Ancient Egyptians mummified the dead to preserve their bodies and allow them to take part in the afterlife. The people believed that the qualities that make up a person continued after death and that they needed a body in which to reside. The process of mummification took approximately 70 days and used a number of special tools.
The mummification process began with the removal of the organs from the dead body. Tools used included knives, needles and awls, small pointed tools that the ancient Egyptians used to make holes. Incisions were made to retrieve organs such as the liver, stomach and intestines; a metal hook was used to remove the brain through the nose. The heart was left in the body because people believed that it was needed in the afterlife.
Natron is a compound of bicarbonate and sodium carbonate that played a large part in Egyptian mummification. Egyptians soaked the body and organs in natron to dehydrate and preserve them. They absorbed moisture from the body by placing sacks of natron in areas such as the cavity of the abdomen and removing them afterward.

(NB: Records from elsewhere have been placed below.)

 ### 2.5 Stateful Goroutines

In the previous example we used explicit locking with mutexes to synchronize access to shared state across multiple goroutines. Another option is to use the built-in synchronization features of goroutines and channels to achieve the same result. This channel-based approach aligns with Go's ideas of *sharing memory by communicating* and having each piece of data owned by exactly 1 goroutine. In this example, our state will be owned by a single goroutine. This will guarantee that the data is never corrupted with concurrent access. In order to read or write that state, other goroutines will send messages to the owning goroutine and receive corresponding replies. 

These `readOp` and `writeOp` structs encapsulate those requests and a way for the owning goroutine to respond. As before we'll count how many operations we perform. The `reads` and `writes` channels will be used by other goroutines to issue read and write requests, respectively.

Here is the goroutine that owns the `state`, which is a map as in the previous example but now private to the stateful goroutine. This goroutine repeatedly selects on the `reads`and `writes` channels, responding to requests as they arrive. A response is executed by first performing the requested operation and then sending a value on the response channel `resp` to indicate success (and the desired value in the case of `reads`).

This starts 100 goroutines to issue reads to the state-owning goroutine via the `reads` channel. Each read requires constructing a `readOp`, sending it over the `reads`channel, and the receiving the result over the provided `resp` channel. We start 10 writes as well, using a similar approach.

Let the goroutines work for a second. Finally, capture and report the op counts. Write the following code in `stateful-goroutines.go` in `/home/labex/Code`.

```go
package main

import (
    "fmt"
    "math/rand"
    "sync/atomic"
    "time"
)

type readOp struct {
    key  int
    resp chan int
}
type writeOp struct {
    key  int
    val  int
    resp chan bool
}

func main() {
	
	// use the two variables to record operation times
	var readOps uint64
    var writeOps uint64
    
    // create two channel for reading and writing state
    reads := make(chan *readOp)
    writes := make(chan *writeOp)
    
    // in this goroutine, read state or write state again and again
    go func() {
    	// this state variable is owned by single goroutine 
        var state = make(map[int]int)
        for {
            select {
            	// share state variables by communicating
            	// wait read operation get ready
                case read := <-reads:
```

Resins, such as balsam sap and pistacia tree resin, were poured into the deceased's skull to prevent it from collapsing. Resin was also used to coat the bandages used during mummification; it held them together and protected against moisture and bacteria.
Spices and Oils
After the body was dehydrated with natron, ancient Egyptians washed it in water and anointed it with oils, spices, incense and herbs. Examples of these include palm wine and myrrh. This was done to cleanse the body in preparation of the next stage of mummification, the bandages.
Linen shrouds and bandages, soaked in resin, were used to wrap the body from head to foot. As one of the final stages of mummification, the extremities were bound tightly and prayers were often recited. Amulets of semiprecious stones and gold were placed between the body and the bandages as protection.
Canopic jars were alabaster containers used for storage. They were filled with crystals of natron and used to hold the organs of the deceased. Canopic jars were buried with the mummy, and there was typically one jar each for the liver, stomach, intestines and lungs. The lids of these jars were adorned with the heads of protective deities.